Let's go through the problem together based on the graph of $g(t)$ and the questions:

(a) At which $t$-values (if any) is $g(t)$ not differentiable? Explain.

A function is not differentiable at points where:

• There is a sharp corner or cusp.
• The function is discontinuous.
• The slope is vertical (infinite).

From the graph, look for any sharp corners or discontinuities in $g(t)$.

(b) For which $t$-values (if any) do we have $g'(t) = 0$? Explain.

To find where $g'(t) = 0$, look for points where the tangent line to the graph is horizontal. These points correspond to local maxima, minima, or inflection points.

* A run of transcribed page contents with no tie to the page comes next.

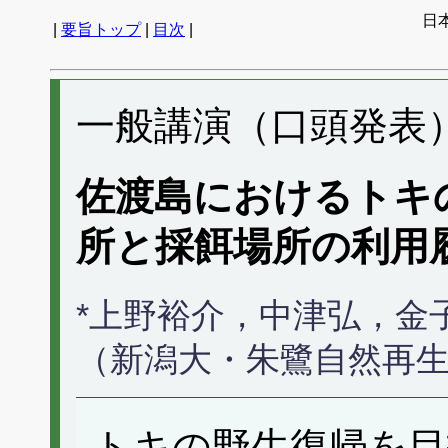
日
|
要旨トップ
|
目次
|
一般講演（口頭発表） 
佐渡島におけるトキ
所と採餌場所の利用
*上野裕介，中津弘，金
（新潟大・朱鷺自然再
トキの野生復帰を目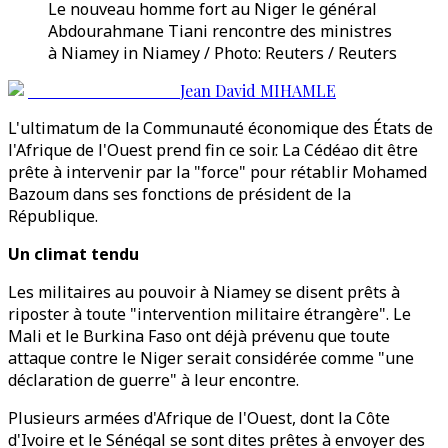
Le nouveau homme fort au Niger le général
Abdourahmane Tiani rencontre des ministres
à Niamey in Niamey / Photo: Reuters / Reuters
Jean David MIHAMLE
L'ultimatum de la Communauté économique des États de
l'Afrique de l'Ouest prend fin ce soir. La Cédéao dit être
prête à intervenir par la "force" pour rétablir Mohamed
Bazoum dans ses fonctions de président de la
République.
Un climat tendu
Les militaires au pouvoir à Niamey se disent prêts à
riposter à toute "intervention militaire étrangère". Le
Mali et le Burkina Faso ont déjà prévenu que toute
attaque contre le Niger serait considérée comme "une
déclaration de guerre" à leur encontre.
Plusieurs armées d'Afrique de l'Ouest, dont la Côte
d'Ivoire et le Sénégal se sont dites prêtes à envoyer des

(c) Which value is greater, $g'(6)$ or $g'(8)$? How do you know?

We are comparing the slopes of the tangent lines at $t = 6$ and $t = 8$. Determine which slope is steeper or has a larger magnitude based on the graph's steepness at these points.

(d) Use the graph to estimate $g'(9)$.

To estimate $g'(9)$, look at the slope of the tangent line at $t = 9$, and approximate its value.

Would you like me to walk you through the steps for each part of the solution in more detail, or clarify any specific part?

Here are 5 related questions:

1. What are the conditions for a function to be differentiable at a point?
2. How do critical points relate to $g'(t) = 0$?
3. How can you tell if the slope of a function is positive, negative, or zero just by looking at the graph?
4. What are the geometric interpretations of the derivative of a function?
5. Why might $g'(6)$ be greater or smaller than $g'(8)$ based on graph behavior?

Tip: When analyzing a graph for differentiability, always check for sharp turns, cusps, and vertical tangents.